Work request -> Retype the records below word for word and omit any image.

Extracted entries ->
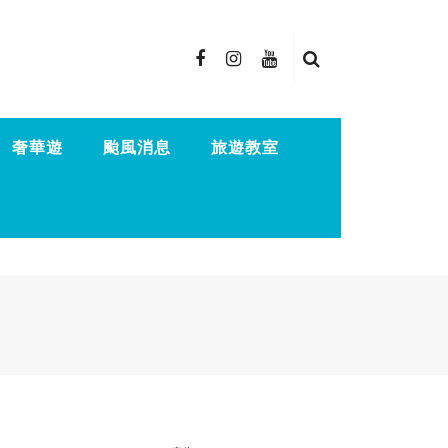
奢華遊
颱風消息
旅遊教室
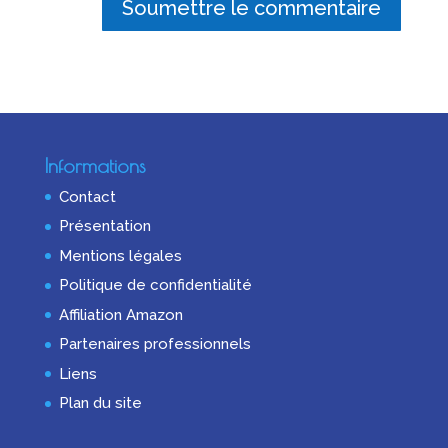
Soumettre le commentaire
Informations
Contact
Présentation
Mentions légales
Politique de confidentialité
Affiliation Amazon
Partenaires professionnels
Liens
Plan du site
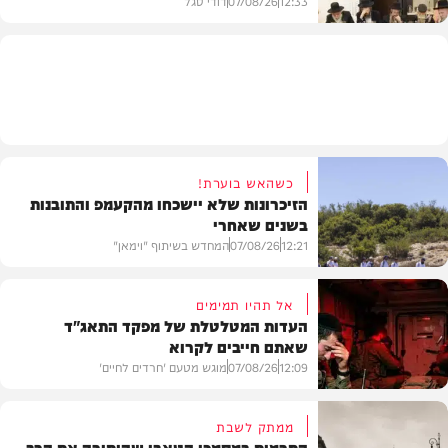
12:33
07/08/26
דודי סגל
חרדים
כשהאש בוערת!
הזיכרונות שלא יישכחו מהקעמפ והתובנות
בשנים שאחרי
12:21
07/08/26
המחדש בשיתוף "וימאן"
אל תהיו תמימים
העדות המטלטלת של מפקד התאג"ד
שאתם חייבים לקרוא
וידאו
12:09
07/08/26
מוגש מטעם 'חרדים לחיים'
ממתק לשבת
התרמית במסמכי הטאבו שהותירה את הרב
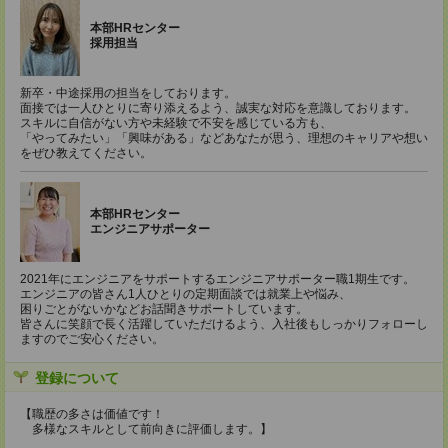
本部HRセンター
採用担当
新卒・中途採用の担当をしております。
面接では一人ひとりに寄り添えるよう、誠実な対応を意識しております。
スキルに自信がない方や未経験で不安を感じている方も、
「やってみたい」「興味がある」などあなたが思う、理想のキャリアや想い
をぜひ教えてください。
本部HRセンター
エンジニアサポーター
2021年にエンジニアをサポートするエンジニアサポーター職1期生です。
エンジニアの皆さん1人ひとりの定期面談では就業上や悩み、
困りごとがないかなどお話聞きサポートしています。
皆さんに笑顔で長く活躍していただけるよう、入社後もしっかりフォローし
ますのでご安心ください。
登録について
【職歴の多さは価値です！
多様なスキルとして前向きに評価します。】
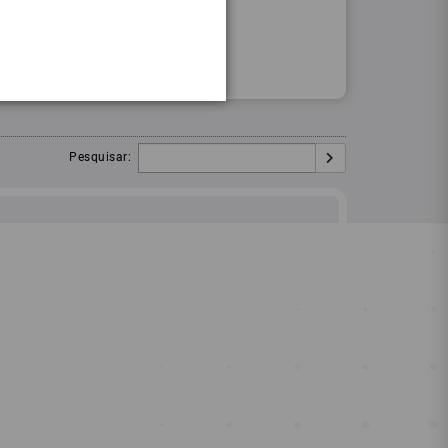
Procurar
Igual:
Pesquisar:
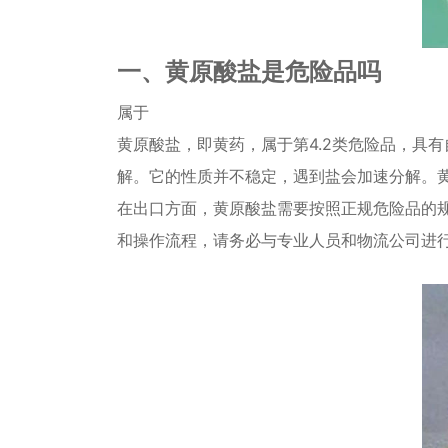
一、黄原酸盐是危险品吗
属于
黄原酸盐，即黄药，属于第4.2类危险品，具
解。它的性质并不稳定，遇到盐会加速分解。
在出口方面，黄原酸盐需要按照正规危险品的
和操作流程，请务必与专业人员和物流公司进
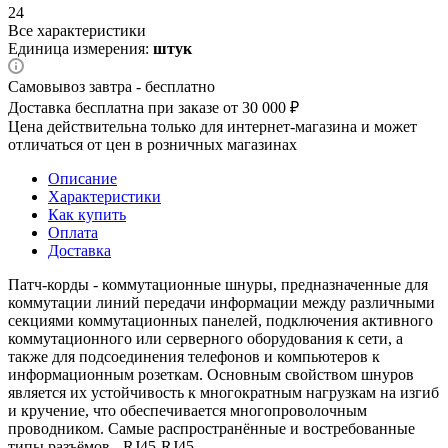
24
Все характеристики
Единица измерения:
штук
Самовывоз завтра - бесплатно
Доставка бесплатна при заказе от 30 000 ₽
Цена действительна только для интернет-магазина и может
отличаться от цен в розничных магазинах
Описание
Характеристики
Как купить
Оплата
Доставка
Патч-корды - коммутационные шнуры, предназначенные для
коммутации линий передачи информации между различными
секциями коммутационных панелей, подключения активного
коммутационного или серверного оборудования к сети, а
также для подсоединения телефонов и компьютеров к
информационным розеткам. Основным свойством шнуров
является их устойчивость к многократным нагрузкам на изгиб
и кручение, что обеспечивается многопроволочным
проводником. Самые распространённые и востребованные
типы разъёмов - RJ45-RJ45.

Exercise response ->
奢華遊
颱風消息
旅遊教室
Soumettre le commentaire
Informations
Contact
Présentation
Mentions légales
Politique de confidentialité
Affiliation Amazon
Partenaires professionnels
Liens
Plan du site
12:33
07/08/26
דודי סגל
חרדים
כשהאש בוערת!
הזיכרונות שלא יישכחו מהקעמפ והתובנות
בשנים שאחרי
12:21
07/08/26
המחדש בשיתוף "וימאן"
אל תהיו תמימים
העדות המטלטלת של מפקד התאג"ד
שאתם חייבים לקרוא
וידאו
12:09
07/08/26
מוגש מטעם 'חרדים לחיים'
ממתק לשבת
התרמית במסמכי הטאבו שהותירה את הרב
本部HRセンター
採用担当
新卒・中途採用の担当をしております。
面接では一人ひとりに寄り添えるよう、誠実な対応を意識しております。
スキルに自信がない方や未経験で不安を感じている方も、
「やってみたい」「興味がある」などあなたが思う、理想のキャリアや想い
をぜひ教えてください。
本部HRセンター
エンジニアサポーター
2021年にエンジニアをサポートするエンジニアサポーター職1期生です。
エンジニアの皆さん1人ひとりの定期面談では就業上や悩み、
困りごとがないかなどお話聞きサポートしています。
皆さんに笑顔で長く活躍していただけるよう、入社後もしっかりフォローし
ますのでご安心ください。
登録について
【職歴の多さは価値です！
多様なスキルとして前向きに評価します。】
Procurar
Igual:
Pesquisar:
一、黄原酸盐是危险品吗
属于
黄原酸盐，即黄药，属于第4.2类危险品，具
解。它的性质并不稳定，遇到盐会加速分解。
在出口方面，黄原酸盐需要按照正规危险品的
和操作流程，请务必与专业人员和物流公司进
24
Все характеристики
Единица измерения:
штук
Самовывоз завтра - бесплатно
Доставка бесплатна при заказе от 30 000 ₽
Цена действительна только для интернет-магазина и может
отличаться от цен в розничных магазинах
Описание
Характеристики
Как купить
Оплата
Доставка
Патч-корды - коммутационные шнуры, предназначенные для
коммутации линий передачи информации между различными
секциями коммутационных панелей, подключения активного
коммутационного или серверного оборудования к сети, а
также для подсоединения телефонов и компьютеров к
информационным розеткам. Основным свойством шнуров
является их устойчивость к многократным нагрузкам на изгиб
и кручение, что обеспечивается многопроволочным
проводником. Самые распространённые и востребованные
типы разъёмов - RJ45-RJ45.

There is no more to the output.